For Michigan parents, the pain of divorce is real, but the practical necessities of moving forward offer a perspective that can keep them grounded. For the children, though, divorce isn’t about finances. It’s emotional, often gut-wrenchingly so. This is why there is so much emphasis during divorce proceedings on what is in the best interest of the child.
What factors does the court consider?
The best interest of the child standard involves a number of factors that the court considers when making decisions about child custody. All states have adopted variations of this standard, but in Michigan they include:
- Emotional ties of the child to each parent
- Each parent’s capacity to provide love and affection to the child, to adequately house them and provide for the basic needs of food, clothing and medical care
- Each parent’s mental, moral and physical fitness
- Each parent’s willingness to encourage bonding of the child with the other parent
- The child’s preference, if of the age to decide
- Either parent’s history of substance abuse, violence or neglect
Physical custody refers to the responsibilities of a parent for the living arrangements and basic care of the child, while legal custody grants the parent the right to make important medical, educational and religious decisions on behalf of the child.
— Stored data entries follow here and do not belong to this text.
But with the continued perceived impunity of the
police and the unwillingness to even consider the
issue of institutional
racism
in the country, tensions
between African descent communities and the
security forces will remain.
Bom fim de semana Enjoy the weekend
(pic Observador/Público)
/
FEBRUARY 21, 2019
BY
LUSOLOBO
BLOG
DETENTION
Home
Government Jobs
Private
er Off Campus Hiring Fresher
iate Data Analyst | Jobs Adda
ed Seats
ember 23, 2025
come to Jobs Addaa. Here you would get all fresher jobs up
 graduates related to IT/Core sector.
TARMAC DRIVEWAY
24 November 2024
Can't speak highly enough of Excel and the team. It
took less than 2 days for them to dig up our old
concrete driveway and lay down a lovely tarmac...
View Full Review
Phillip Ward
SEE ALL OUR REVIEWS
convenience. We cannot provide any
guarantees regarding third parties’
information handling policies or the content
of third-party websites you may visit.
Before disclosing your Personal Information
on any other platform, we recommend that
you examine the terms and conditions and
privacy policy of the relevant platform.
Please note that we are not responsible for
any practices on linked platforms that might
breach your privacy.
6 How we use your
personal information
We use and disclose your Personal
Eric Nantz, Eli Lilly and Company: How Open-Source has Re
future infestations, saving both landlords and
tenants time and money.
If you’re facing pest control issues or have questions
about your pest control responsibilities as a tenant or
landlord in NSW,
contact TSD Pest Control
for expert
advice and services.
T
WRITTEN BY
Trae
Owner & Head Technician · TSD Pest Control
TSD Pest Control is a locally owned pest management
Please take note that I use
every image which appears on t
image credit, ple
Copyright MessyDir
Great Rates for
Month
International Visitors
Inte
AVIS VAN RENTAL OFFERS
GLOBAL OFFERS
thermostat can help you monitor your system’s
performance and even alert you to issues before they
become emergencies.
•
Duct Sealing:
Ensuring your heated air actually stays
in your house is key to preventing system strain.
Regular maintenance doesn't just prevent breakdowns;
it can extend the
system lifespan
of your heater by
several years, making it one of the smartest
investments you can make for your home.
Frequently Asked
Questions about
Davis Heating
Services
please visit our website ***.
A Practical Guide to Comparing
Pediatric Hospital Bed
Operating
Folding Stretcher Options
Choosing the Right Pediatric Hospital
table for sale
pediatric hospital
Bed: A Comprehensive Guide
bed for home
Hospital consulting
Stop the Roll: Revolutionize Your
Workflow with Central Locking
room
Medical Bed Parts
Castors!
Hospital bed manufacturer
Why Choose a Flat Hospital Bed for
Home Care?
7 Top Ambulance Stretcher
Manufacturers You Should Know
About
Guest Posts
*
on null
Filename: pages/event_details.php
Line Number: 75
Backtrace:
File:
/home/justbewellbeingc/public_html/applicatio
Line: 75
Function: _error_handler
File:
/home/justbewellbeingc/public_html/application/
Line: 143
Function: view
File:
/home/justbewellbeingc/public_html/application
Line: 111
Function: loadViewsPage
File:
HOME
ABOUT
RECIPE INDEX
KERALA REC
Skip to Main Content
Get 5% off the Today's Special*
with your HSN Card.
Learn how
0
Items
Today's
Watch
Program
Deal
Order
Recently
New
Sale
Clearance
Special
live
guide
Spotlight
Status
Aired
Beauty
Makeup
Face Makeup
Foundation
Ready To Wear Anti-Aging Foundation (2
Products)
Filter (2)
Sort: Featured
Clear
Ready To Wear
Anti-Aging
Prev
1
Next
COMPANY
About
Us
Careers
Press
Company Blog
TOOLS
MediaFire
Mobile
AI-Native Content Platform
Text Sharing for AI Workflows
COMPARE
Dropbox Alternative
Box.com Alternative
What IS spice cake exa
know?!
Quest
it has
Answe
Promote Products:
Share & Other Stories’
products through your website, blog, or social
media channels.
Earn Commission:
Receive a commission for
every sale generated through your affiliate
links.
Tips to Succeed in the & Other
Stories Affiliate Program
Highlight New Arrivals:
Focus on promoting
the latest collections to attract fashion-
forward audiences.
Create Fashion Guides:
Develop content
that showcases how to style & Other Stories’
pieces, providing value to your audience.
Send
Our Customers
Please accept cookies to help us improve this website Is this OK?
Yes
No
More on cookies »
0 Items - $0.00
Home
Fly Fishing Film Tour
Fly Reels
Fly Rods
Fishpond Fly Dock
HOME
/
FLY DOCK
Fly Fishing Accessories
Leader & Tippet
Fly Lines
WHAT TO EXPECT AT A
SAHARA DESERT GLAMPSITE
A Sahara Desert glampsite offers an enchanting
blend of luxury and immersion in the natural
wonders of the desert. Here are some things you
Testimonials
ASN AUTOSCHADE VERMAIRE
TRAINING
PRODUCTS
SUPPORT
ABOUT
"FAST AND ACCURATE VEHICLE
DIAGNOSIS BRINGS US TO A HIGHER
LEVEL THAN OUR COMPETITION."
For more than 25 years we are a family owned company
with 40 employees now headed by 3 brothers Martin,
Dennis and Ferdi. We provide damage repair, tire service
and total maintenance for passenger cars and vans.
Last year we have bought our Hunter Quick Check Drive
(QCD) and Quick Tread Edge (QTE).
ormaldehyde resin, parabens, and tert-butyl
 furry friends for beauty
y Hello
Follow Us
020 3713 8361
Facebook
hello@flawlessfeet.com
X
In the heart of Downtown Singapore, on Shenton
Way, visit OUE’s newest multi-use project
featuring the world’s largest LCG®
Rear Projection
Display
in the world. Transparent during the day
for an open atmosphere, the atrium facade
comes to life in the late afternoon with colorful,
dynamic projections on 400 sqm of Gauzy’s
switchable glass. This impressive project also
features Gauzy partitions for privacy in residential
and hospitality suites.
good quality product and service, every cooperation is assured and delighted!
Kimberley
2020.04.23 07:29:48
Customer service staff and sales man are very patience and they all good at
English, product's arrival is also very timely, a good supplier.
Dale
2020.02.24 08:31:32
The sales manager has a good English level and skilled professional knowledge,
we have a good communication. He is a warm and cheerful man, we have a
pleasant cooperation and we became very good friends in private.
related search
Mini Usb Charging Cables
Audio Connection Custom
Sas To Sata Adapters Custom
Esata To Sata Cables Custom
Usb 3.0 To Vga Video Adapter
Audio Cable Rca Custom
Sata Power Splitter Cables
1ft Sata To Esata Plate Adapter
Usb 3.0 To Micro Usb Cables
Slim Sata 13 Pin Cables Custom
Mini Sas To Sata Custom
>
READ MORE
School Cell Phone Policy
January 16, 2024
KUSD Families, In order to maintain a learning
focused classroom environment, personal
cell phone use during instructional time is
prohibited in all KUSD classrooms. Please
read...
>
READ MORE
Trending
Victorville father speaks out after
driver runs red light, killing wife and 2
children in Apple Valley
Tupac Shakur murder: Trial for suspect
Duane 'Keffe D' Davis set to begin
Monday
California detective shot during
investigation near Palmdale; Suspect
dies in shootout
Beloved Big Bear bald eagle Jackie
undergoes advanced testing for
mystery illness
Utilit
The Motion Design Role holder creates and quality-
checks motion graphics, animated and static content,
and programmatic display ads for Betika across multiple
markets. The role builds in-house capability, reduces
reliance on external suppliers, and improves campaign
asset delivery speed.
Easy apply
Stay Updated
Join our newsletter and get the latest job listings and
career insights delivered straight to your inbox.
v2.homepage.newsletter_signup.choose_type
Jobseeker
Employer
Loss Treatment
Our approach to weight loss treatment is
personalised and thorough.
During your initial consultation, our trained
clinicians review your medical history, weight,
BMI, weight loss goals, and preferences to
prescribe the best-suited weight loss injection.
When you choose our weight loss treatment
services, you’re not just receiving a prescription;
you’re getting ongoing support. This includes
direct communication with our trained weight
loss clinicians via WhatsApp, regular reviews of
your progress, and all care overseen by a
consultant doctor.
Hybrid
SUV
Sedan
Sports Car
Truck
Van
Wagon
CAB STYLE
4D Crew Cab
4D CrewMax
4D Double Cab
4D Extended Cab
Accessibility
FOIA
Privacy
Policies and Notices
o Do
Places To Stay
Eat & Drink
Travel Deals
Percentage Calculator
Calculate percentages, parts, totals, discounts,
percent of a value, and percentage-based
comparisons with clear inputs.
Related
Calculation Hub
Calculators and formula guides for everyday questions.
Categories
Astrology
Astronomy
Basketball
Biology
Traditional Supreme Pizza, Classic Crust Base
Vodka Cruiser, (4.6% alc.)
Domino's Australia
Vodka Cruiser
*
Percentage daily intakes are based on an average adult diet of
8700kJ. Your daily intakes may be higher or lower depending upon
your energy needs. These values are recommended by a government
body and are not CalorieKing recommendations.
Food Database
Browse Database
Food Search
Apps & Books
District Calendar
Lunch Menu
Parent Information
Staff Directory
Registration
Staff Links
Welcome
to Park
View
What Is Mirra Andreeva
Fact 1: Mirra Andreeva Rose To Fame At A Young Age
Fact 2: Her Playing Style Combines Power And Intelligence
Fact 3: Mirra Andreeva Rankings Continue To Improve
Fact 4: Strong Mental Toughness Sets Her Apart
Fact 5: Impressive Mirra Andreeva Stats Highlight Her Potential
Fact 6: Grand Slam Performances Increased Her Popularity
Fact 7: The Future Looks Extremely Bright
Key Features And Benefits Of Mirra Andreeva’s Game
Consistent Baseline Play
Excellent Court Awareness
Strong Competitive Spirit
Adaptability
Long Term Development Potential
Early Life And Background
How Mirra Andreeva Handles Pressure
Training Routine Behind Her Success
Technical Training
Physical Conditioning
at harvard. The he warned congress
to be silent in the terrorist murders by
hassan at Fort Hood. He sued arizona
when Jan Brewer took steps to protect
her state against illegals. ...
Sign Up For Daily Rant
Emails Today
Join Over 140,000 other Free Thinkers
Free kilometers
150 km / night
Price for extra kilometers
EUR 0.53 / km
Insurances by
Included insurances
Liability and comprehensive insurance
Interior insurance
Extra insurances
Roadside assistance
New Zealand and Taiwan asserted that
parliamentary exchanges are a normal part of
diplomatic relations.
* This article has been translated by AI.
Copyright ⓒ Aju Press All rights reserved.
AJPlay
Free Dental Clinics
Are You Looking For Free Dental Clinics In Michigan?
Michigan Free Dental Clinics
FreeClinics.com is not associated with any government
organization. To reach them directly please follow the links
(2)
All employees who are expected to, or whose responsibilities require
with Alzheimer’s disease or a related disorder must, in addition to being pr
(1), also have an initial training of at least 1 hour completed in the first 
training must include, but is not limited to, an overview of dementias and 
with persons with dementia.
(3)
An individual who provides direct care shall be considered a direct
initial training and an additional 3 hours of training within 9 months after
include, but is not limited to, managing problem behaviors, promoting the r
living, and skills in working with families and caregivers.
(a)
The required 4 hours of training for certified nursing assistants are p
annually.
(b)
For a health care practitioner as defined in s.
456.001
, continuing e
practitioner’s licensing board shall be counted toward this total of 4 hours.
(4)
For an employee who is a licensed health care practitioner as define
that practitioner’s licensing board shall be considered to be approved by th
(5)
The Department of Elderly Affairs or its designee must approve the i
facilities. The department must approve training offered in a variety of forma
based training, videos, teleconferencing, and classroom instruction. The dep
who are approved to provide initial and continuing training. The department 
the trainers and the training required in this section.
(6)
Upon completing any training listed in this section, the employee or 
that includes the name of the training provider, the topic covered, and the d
Custody can be joint or sole, depending in part on the factors listed above. Joint custody is shared custody between the parents, while sole custody makes one the custodial parent, while the other may have visitation rights. The court can also decide on joint or sole legal or physical custody.
Providing for the child
Some important considerations that go into decisions about parenting time, who has visitation rights, how long they will be and if they will be supervised, involve what is best for the child and if these arrangements meet the child’s needs. Mitigating factors include a history of abuse or neglect including abuse during visitation, if the parent uses parenting time wisely and if the distance between the homes make it difficult to share custody.